Metro Bank shares collapse as accounting fallout hits home

Shares in Metro Bank tanked on Thursday after the lender revealed the impact of a major accounting error and subsequent investor cash call in what it described as a “challenging” first quarter.

The high-street lender’s shares plunged over 15% in morning trade after it unveiled a dismal set of first quarter figures late on Wednesday, before recovering to 11% lower at 688p.

In January, Metro flagged that it had miscalculated the risk weighting of commercial loans secured on property and certain specialist buy-to-let loans.

It later unveiled a £350 million cash call to make up for the shortfall on its balance sheet.

The share price collapse comes off the back of fresh figures showing quarter-on-quarter deposit growth was affected by some major customers withdrawing during the fallout from the debacle, resulting in a 3.6% reduction.

Total deposits stabilised in March and returned to growth in April.

Compared to the same time last year, deposits were up 19% to £15.1 billion.

Underlying profit before tax sank to £6.9 million, compared to £10 million in the same period last year.
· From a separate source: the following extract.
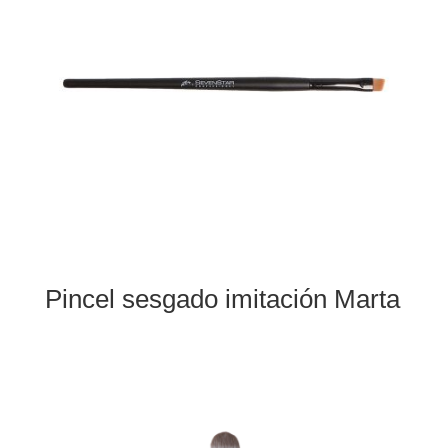
Pincel sesgado imitación Marta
On a statutory basis, pre-tax profits fell from £8.6 million to £4.3 million.

Customer numbers grew faster than the equivalent period last year, as 97,000 new accounts took the total to 1.7 million.

Michael Hewson, analyst at CMC Markets, said: “If management were hoping to avoid greater scrutiny by giving analysts limited time to peruse the numbers then this morning’s share price action suggests that while they may have avoided some difficult questions, the numbers more or less speak for themselves.

“They also raise important questions over not only the quality of management’s oversight policies but also the auditors themselves.”

To compound matters, shareholders have been urged to vote against the re-election of founder and chairman Vernon Hill amid the fallout from the accounting blunder.

Investor advisory firm Glass Lewis has recommended that shareholders reject Mr Hill’s reappointment at the lender’s annual meeting this month, citing millions in payments made by Metro to his wife’s architecture firm InterArch.